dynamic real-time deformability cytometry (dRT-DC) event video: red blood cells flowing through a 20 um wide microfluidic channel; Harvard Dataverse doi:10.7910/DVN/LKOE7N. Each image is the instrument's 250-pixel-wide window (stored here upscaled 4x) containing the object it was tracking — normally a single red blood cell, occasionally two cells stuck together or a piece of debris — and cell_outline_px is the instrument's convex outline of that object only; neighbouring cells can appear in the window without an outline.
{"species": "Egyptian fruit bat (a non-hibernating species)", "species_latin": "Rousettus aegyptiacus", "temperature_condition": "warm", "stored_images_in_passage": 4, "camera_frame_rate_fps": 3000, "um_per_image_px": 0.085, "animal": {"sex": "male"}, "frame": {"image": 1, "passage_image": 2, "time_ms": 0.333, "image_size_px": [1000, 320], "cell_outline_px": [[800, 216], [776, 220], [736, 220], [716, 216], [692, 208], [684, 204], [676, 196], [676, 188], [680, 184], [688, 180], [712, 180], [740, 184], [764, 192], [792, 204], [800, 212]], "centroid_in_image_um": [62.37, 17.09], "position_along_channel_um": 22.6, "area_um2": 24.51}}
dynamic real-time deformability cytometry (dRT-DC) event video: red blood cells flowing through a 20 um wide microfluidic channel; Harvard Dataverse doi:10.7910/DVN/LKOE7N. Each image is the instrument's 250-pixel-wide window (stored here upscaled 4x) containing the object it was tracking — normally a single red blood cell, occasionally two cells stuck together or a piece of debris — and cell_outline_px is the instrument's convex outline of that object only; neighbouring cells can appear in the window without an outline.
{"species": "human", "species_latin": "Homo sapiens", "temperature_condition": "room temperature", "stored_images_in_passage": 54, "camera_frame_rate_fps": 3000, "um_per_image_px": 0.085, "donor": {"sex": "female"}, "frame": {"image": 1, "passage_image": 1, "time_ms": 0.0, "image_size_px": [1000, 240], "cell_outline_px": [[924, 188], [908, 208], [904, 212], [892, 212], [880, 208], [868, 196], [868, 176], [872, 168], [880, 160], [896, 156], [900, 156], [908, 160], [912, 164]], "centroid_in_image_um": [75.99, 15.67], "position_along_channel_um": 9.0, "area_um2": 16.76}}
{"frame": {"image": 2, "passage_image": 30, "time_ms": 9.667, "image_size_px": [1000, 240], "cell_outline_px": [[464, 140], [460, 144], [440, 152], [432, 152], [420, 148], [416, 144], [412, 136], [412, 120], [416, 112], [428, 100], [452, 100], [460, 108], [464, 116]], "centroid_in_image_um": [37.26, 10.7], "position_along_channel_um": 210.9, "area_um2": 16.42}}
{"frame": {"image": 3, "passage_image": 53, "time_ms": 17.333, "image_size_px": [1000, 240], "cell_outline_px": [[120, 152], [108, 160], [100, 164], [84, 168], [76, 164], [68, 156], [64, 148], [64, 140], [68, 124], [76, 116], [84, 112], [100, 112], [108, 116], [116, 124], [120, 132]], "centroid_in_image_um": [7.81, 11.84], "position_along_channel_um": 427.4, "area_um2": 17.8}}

==========

In this exercise, repeat all entries exactly.

Answer to the exercise ▸
dynamic real-time deformability cytometry (dRT-DC) event video: red blood cells flowing through a 20 um wide microfluidic channel; Harvard Dataverse doi:10.7910/DVN/LKOE7N. Each image is the instrument's 250-pixel-wide window (stored here upscaled 4x) containing the object it was tracking — normally a single red blood cell, occasionally two cells stuck together or a piece of debris — and cell_outline_px is the instrument's convex outline of that object only; neighbouring cells can appear in the window without an outline.
{"species": "Egyptian fruit bat (a non-hibernating species)", "species_latin": "Rousettus aegyptiacus", "temperature_condition": "warm", "stored_images_in_passage": 4, "camera_frame_rate_fps": 3000, "um_per_image_px": 0.085, "animal": {"sex": "male"}, "frame": {"image": 1, "passage_image": 2, "time_ms": 0.333, "image_size_px": [1000, 320], "cell_outline_px": [[800, 216], [776, 220], [736, 220], [716, 216], [692, 208], [684, 204], [676, 196], [676, 188], [680, 184], [688, 180], [712, 180], [740, 184], [764, 192], [792, 204], [800, 212]], "centroid_in_image_um": [62.37, 17.09], "position_along_channel_um": 22.6, "area_um2": 24.51}}
dynamic real-time deformability cytometry (dRT-DC) event video: red blood cells flowing through a 20 um wide microfluidic channel; Harvard Dataverse doi:10.7910/DVN/LKOE7N. Each image is the instrument's 250-pixel-wide window (stored here upscaled 4x) containing the object it was tracking — normally a single red blood cell, occasionally two cells stuck together or a piece of debris — and cell_outline_px is the instrument's convex outline of that object only; neighbouring cells can appear in the window without an outline.
{"species": "human", "species_latin": "Homo sapiens", "temperature_condition": "room temperature", "stored_images_in_passage": 54, "camera_frame_rate_fps": 3000, "um_per_image_px": 0.085, "donor": {"sex": "female"}, "frame": {"image": 1, "passage_image": 1, "time_ms": 0.0, "image_size_px": [1000, 240], "cell_outline_px": [[924, 188], [908, 208], [904, 212], [892, 212], [880, 208], [868, 196], [868, 176], [872, 168], [880, 160], [896, 156], [900, 156], [908, 160], [912, 164]], "centroid_in_image_um": [75.99, 15.67], "position_along_channel_um": 9.0, "area_um2": 16.76}}
{"frame": {"image": 2, "passage_image": 30, "time_ms": 9.667, "image_size_px": [1000, 240], "cell_outline_px": [[464, 140], [460, 144], [440, 152], [432, 152], [420, 148], [416, 144], [412, 136], [412, 120], [416, 112], [428, 100], [452, 100], [460, 108], [464, 116]], "centroid_in_image_um": [37.26, 10.7], "position_along_channel_um": 210.9, "area_um2": 16.42}}
{"frame": {"image": 3, "passage_image": 53, "time_ms": 17.333, "image_size_px": [1000, 240], "cell_outline_px": [[120, 152], [108, 160], [100, 164], [84, 168], [76, 164], [68, 156], [64, 148], [64, 140], [68, 124], [76, 116], [84, 112], [100, 112], [108, 116], [116, 124], [120, 132]], "centroid_in_image_um": [7.81, 11.84], "position_along_channel_um": 427.4, "area_um2": 17.8}}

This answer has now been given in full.